(Stored data entries)

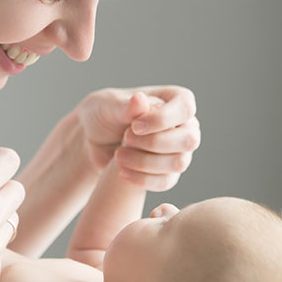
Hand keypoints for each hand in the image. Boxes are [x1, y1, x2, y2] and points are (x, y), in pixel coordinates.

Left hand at [75, 86, 199, 190]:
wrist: (93, 139)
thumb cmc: (104, 113)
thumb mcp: (109, 105)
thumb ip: (126, 106)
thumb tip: (141, 99)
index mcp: (176, 99)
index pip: (186, 109)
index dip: (162, 120)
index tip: (134, 125)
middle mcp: (185, 125)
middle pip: (188, 140)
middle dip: (154, 143)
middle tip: (126, 138)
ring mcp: (180, 151)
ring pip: (178, 163)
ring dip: (145, 162)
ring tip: (118, 155)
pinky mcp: (169, 173)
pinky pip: (166, 182)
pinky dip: (142, 179)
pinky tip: (121, 171)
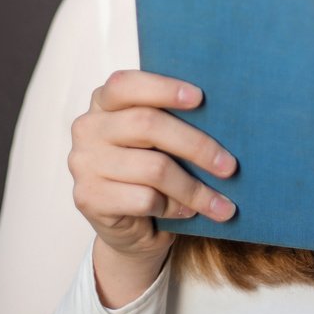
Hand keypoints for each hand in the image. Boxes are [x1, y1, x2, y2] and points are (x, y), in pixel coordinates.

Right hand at [68, 69, 237, 269]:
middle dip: (197, 146)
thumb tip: (224, 115)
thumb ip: (173, 120)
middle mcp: (88, 128)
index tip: (200, 98)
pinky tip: (187, 212)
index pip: (126, 84)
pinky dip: (175, 207)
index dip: (163, 88)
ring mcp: (84, 163)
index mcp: (104, 102)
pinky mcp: (88, 198)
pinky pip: (145, 199)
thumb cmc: (153, 173)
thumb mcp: (161, 141)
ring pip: (153, 168)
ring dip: (195, 189)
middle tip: (229, 166)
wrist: (132, 228)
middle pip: (148, 124)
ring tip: (220, 201)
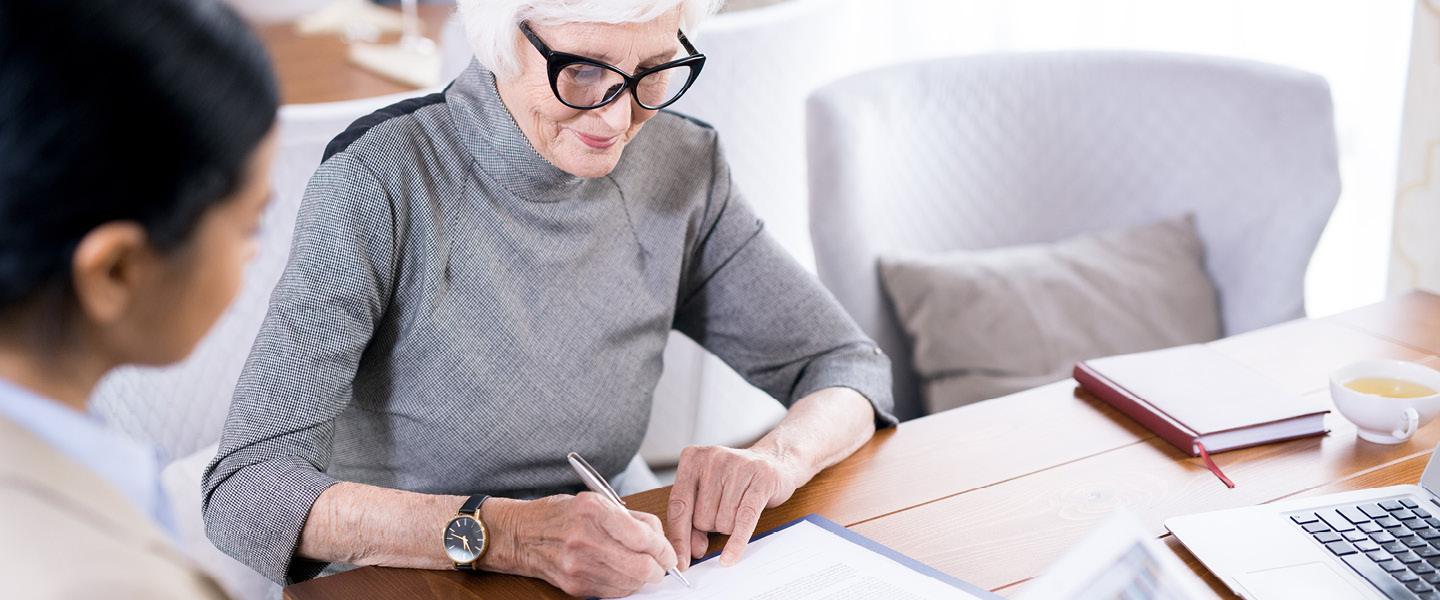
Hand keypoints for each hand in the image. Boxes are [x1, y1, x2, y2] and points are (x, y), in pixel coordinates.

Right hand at [491, 493, 677, 597]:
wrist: (523, 535)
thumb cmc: (562, 515)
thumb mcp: (597, 501)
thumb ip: (632, 519)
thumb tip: (661, 540)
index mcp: (593, 511)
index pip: (643, 537)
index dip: (664, 548)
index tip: (669, 552)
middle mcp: (585, 539)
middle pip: (641, 566)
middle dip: (659, 568)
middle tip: (662, 565)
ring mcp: (578, 565)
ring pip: (631, 583)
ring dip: (643, 578)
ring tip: (640, 567)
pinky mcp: (575, 585)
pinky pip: (614, 592)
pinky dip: (625, 585)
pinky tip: (621, 574)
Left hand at [666, 445, 801, 569]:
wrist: (774, 460)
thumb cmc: (735, 480)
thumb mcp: (707, 493)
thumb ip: (693, 520)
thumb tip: (692, 550)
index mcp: (692, 458)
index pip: (678, 506)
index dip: (678, 538)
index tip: (678, 562)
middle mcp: (713, 457)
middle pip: (701, 517)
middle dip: (712, 527)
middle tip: (724, 512)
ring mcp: (738, 465)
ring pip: (723, 521)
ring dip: (730, 527)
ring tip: (738, 508)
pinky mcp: (762, 478)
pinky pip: (745, 519)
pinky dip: (736, 542)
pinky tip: (729, 558)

WHAT TO DO:
Since only the total is wanted, work out how many lines of the data above contain "hand" and state it alone.

SOLUTION TO THIS EXERCISE:
7